What to watch: (More) pushback from Republican lawmakers. It was a major topic during a hearing today, featuring Fed chair Jerome Powell and Treasury Secretary Janet Yellen.
- “It’s early days, but we feel like we have the responsibility to start the process of understanding” the risk of climate change, Powell said.
5. 💼 Wall Street burnout
The latest to reckon with the toll of the pandemic on workers: Wall Street, long known for its grueling culture.
Citigroup called for "Zoom-free" Fridays (at least for internal meetings), in a memo seen by Axios.

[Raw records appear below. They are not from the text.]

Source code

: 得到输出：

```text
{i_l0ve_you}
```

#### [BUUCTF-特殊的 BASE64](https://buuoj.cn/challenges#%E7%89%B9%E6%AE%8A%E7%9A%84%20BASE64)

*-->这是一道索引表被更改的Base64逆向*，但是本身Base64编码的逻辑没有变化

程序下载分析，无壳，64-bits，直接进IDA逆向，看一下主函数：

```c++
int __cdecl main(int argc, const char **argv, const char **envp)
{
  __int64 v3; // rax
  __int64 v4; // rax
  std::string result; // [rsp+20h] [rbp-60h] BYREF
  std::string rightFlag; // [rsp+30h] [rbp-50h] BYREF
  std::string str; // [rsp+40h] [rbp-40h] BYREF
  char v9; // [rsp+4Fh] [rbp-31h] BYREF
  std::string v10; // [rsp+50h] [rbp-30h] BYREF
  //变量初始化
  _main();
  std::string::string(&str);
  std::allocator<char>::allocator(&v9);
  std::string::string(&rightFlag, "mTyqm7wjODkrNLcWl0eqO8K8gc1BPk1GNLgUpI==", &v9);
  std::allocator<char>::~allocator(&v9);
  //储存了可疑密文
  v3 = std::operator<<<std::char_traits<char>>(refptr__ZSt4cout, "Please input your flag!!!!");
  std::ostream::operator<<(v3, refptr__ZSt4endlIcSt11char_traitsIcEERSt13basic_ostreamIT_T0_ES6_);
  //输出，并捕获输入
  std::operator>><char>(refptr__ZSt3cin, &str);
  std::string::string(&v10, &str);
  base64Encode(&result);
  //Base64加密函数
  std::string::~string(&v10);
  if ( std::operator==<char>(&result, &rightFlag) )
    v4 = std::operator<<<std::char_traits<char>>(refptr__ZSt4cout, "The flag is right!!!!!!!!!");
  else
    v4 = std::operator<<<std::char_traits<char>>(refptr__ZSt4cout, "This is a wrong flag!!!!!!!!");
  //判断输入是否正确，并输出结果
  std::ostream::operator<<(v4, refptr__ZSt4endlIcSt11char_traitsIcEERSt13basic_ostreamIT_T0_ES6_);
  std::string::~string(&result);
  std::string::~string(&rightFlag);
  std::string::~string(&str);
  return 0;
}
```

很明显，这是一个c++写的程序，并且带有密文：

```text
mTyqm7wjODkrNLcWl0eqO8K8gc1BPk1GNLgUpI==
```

Goldman Sachs will better enforce its no-work-on-Saturday rule. CEO David Solomon also said the bank will hire more people in an effort to lighten the workload.
- It comes after a self-selected survey of 13 first-year associates sketched out an "inhumane" workplace at Goldman.
Jefferies said last week it sent "thanks" to its junior employees — in the form of a Peloton bike, a Mirror workout system or a package of Apple products (their pick).
The bottom line: Pity may be hard to come by for these heartily paid workers — especially as COVID-19 wreaked havoc on underpaid essential workers and left millions without a job altogether.
- But deals are plentiful and business is booming. That, on top of the pressures of the pandemic, has crushed workers on Wall Street.
6. What they’re saying
“It’s a meaningful and meaty role."— BetterUP CEO Alexi Robichaux on Prince Harry's new job as chief impact officer at the mental health startup.